<3 other discussions where the posters have the same problem… I can only post 2 links for the moment>
And I’m having the same problem everyone else is having. I was wondering if a visual diagram could be created to help clear up the confusion e.g. -A POSTROUTING -o eth0 -s 10.6.4.0/22-j SNAT --to-source18.104.22.168
“Our net is 10.6.4.0/22”. What is “our net” referring to? is that our LAN (non zerotier) or is it our zerotier network?
-A FORWARD -i zt+ -s 10.6.4.0/22-d 0.0.0.0/0-j ACCEPT -A FORWARD -i eth0 -s 0.0.0.0/0-d 10.6.4.0/0-j ACCEPT
do I need to replace zt+ with my zerotier interface name? (ztfp6ileyh)
on the first line we have 10.64.0/22 and on the second line is 10.6.4.0/0. Is that intentional?
“Log into ZeroTier Central and add a route to 0.0.0.0/0 via the IP address of your new virtual edge router”
“On our net 10.6.4.0/22 is our network and 10.6.6.2 is our virtual edge router’s internal IP address (internal to the ZeroTier network)”
Ok working backwards, the subnet 10.6.4.0/22 probably includes ip 10.6.6.2 and we know thats a zt ip address. we also know LAN and ZT subsets shouldn’t overlap.

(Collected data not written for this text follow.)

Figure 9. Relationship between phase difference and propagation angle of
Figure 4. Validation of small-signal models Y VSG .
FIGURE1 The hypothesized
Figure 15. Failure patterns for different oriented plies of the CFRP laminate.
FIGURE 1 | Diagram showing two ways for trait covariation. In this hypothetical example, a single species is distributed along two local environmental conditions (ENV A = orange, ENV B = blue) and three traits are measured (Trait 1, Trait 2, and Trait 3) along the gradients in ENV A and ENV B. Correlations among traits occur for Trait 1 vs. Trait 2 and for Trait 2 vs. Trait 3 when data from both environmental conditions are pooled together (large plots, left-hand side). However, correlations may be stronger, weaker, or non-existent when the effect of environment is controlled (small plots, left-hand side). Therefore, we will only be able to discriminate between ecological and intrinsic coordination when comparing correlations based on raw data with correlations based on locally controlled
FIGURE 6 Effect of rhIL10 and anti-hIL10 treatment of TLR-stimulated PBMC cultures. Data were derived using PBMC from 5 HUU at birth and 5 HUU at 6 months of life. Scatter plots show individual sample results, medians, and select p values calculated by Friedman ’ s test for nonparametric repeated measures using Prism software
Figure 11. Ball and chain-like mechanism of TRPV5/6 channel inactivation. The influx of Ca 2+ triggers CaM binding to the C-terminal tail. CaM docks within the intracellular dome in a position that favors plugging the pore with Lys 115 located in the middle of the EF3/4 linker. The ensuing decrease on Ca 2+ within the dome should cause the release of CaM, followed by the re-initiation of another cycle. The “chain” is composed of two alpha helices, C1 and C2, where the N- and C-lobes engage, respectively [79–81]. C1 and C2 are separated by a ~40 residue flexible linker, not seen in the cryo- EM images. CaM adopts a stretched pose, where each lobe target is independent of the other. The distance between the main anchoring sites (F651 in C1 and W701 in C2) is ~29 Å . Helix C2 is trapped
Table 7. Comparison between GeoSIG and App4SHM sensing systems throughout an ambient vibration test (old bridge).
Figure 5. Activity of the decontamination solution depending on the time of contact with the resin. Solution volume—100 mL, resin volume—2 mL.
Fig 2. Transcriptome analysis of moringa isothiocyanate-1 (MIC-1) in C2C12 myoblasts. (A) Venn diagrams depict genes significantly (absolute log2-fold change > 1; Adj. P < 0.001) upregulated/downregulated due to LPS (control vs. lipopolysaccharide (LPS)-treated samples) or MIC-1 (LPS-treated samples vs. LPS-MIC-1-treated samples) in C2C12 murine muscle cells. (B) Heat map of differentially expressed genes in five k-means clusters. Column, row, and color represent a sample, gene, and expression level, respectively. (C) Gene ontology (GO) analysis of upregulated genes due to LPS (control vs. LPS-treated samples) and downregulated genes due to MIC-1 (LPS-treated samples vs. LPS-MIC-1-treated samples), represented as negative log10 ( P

So i’m going to assume 10.6.4.0/22 is in fact a zerotier subnet. But then going back to the postrouting command at the beginning. we have eth0 and 10.6.4.0/22 on the same line. Is that is that intentional?
“You will want to change 2001:19f0:6001:01a6::/64 to the IPv6 /64 address prefix of your gateway.”
Are these in private IP space or public?
Extrapolating from that KB article, 10.6.4.0/22 is the Zerotier network - because on every ZT network I look at, the one that says (LAN) next to it is the Zerotier network. I don’t know why the default name of “(LAN)” is chosen - IMO if there is one thing that a ZT network is not, then that’s a LAN!
Google are replying, so that’s good. I think you’re just missing the NAT element here, when Google’s replies get to 10.0.0.4 it should know from the NAT state table that the packet should be translated to 172.28.133.118 rather than being dropped as invalid.